Четвертинки заучено шелестят в ладонях:

– Погодите, но тогда получается, Вова должен быть лидером. За него проголосовали все кроме Ромы.

– Шамшиков отличник, в путешествие его берут как спасательный круг. Вот почему он так важен для Копылова, Гапченко, Фурсы... А Чайкину наплевать на оценки, я проглядел журнал – там одни тройки. И вот ещё, смотрите внимательно на результаты. Видите что-нибудь?

Видно ничего не было.

– Внутри большой группы из шести человек отчётливо выделяются две подгруппы: назовём их треугольник Чайкина и треугольник Копылова. Они – их вершины. В основании треугольника Чайкина лежат Фурса и...?

Взгляд неуверенно встречается с взглядом Локтя, и психолог одобрительно кивает.

– Второй треугольник состоит из Копылова, Шамшикова и Гапченко. Но, вот парадокс, Копылов, который возглавляет их в реальности, авторитетом треугольника не является. Эта подгруппа больше ценит Шамшикова. Может, там есть конфликт? Не замечали?

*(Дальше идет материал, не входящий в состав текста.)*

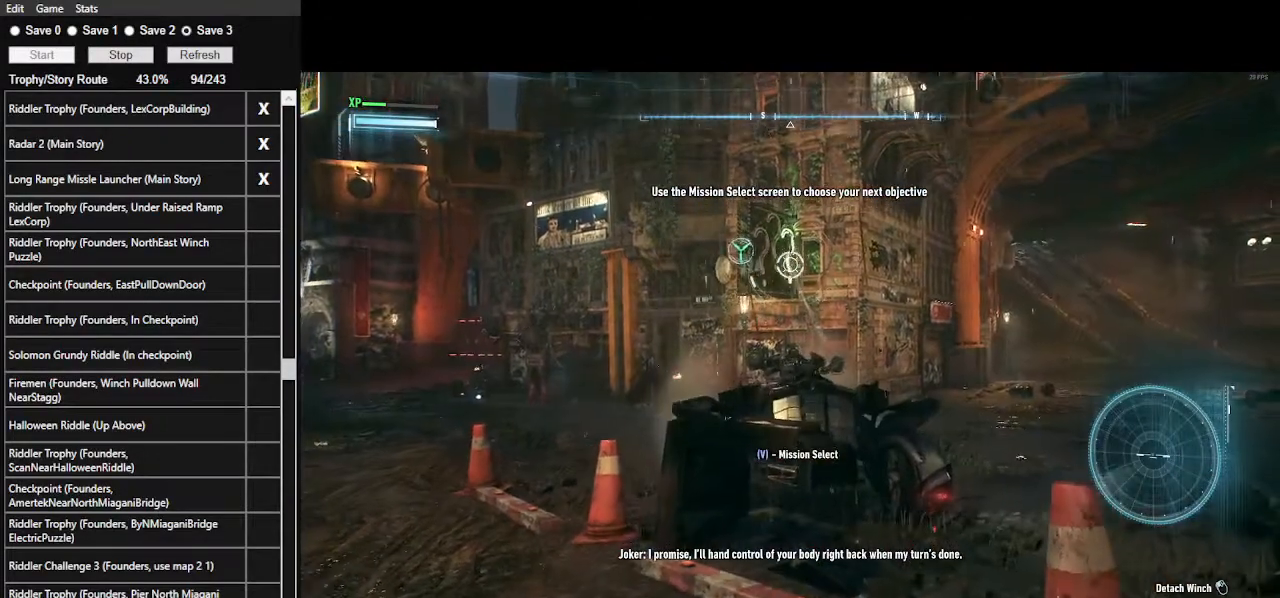
{"keys": ["s"], "mouse": ["right"], "events": []}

– Ну да, там конфликт между Антоном и Филиппом как раз. И между Ромой и Филиппом тоже конфликт.

Разные глаза Локтя вспыхивают:

– А ещё!?

– Что... ещё?

– Ещё какие конфликты!?

– Ну...

– Смотрите на список!

То, что нужно произнести, не даётся языку. Локоть усаживается рядом. От него ничем не пахнет, нет даже усталости рабочего дня. В этом психолог похож на школу.

– Из списка видно, что у нас есть исключение, которое взял с собой только Фурса. О чём это говорит?

Глаза щиплет. Все усилия уходят на то, чтобы не расплакаться:

– ...

– Ну!? – Локоть неумолим.

– Исключение... Не знаю.

– Что это исключение – истинное основание всей группы! Она не может объединиться на основе общего положительного признака, поэтому скрепляет себя через отрицание. А что такое отрицание человека?

– Не понял...

– Как другим словом можно назвать отрицание человека человеком?

– Травлей...?

– Именно!

Психолог взволнованно заходил по кабинету. Казалось, расследование потрясло его:

– Итого, у нас есть большая группа, а в ней две подгруппы. Одна возглавляется сублидером, другая лидером, но этот лидер не обладает истинным авторитетом. У него нет власти, есть только сила. А это не одно и то же. Такая расстановка провоцирует конфликты: лидер чувствует своё шаткое положение, поэтому вынужден конкурировать с сублидером, одновременно ревнуя своего ближайшего и, в общем-то, единственного друга к рейдерским атакам другого товарища. И есть исключающее основание. Оно отрицается всей группой, и только благодаря этому отрицанию она ещё существует. Самое удивительное, что группа этого не понимает. Как только она избавится от негативного общего, тут же покроется сетью мелких конфликтов и разобьётся вдребезги.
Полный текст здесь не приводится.